**** Records for the exercise ****

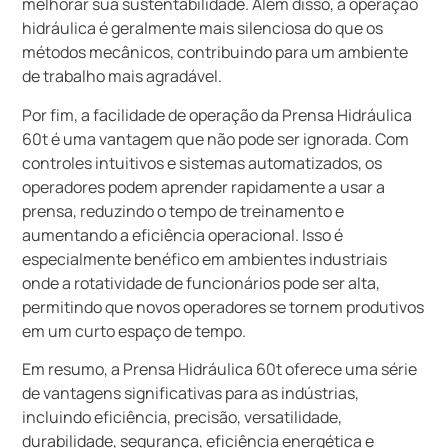
melhorar sua sustentabilidade. Além disso, a operação
hidráulica é geralmente mais silenciosa do que os
métodos mecânicos, contribuindo para um ambiente
de trabalho mais agradável.
Por fim, a facilidade de operação da Prensa Hidráulica
60t é uma vantagem que não pode ser ignorada. Com
controles intuitivos e sistemas automatizados, os
operadores podem aprender rapidamente a usar a
prensa, reduzindo o tempo de treinamento e
aumentando a eficiência operacional. Isso é
especialmente benéfico em ambientes industriais
onde a rotatividade de funcionários pode ser alta,
permitindo que novos operadores se tornem produtivos
em um curto espaço de tempo.
Em resumo, a Prensa Hidráulica 60t oferece uma série
de vantagens significativas para as indústrias,
incluindo eficiência, precisão, versatilidade,
durabilidade, segurança, eficiência energética e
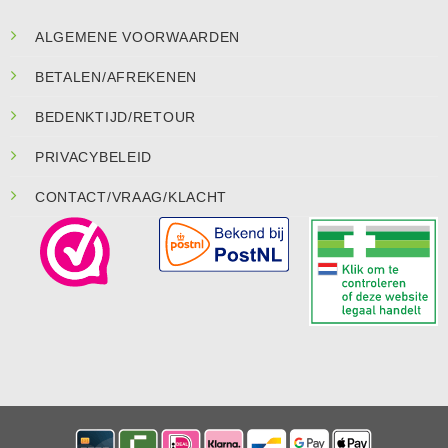
ALGEMENE VOORWAARDEN
BETALEN/AFREKENEN
BEDENKTIJD/RETOUR
PRIVACYBELEID
CONTACT/VRAAG/KLACHT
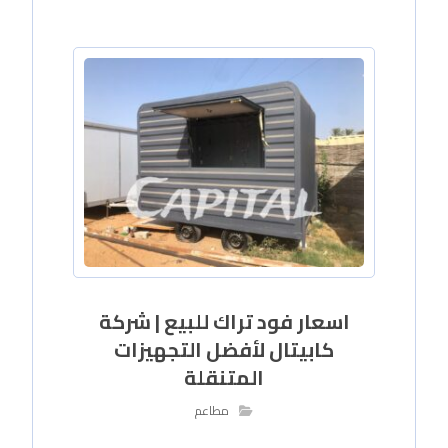
اسعار فود تراك للبيع | شركة
كابيتال لأفضل التجهيزات
المتنقلة
مطاعم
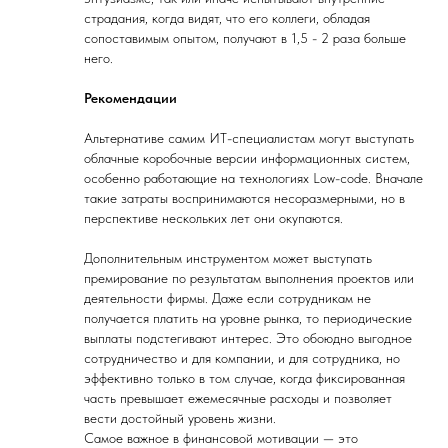
страдания, когда видят, что его коллеги, обладая
сопоставимым опытом, получают в 1,5 - 2 раза больше
него.
Рекомендации
Альтернативе самим ИТ-специалистам могут выступать
облачные коробочные версии информационных систем,
особенно работающие на технологиях Low-code. Вначале
такие затраты воспринимаются несоразмерными, но в
перспективе нескольких лет они окупаются.
Дополнительным инструментом может выступать
премирование по результатам выполнения проектов или
деятельности фирмы. Даже если сотрудникам не
получается платить на уровне рынка, то периодические
выплаты подстегивают интерес. Это обоюдно выгодное
сотрудничество и для компании, и для сотрудника, но
эффективно только в том случае, когда фиксированная
часть превышает ежемесячные расходы и позволяет
вести достойный уровень жизни.
Самое важное в финансовой мотивации — это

****

▶ [The task]: For every line above with the word "когда" in it, make a copy.

▶ [Answer section]:
страдания, когда видят, что его коллеги, обладая
эффективно только в том случае, когда фиксированная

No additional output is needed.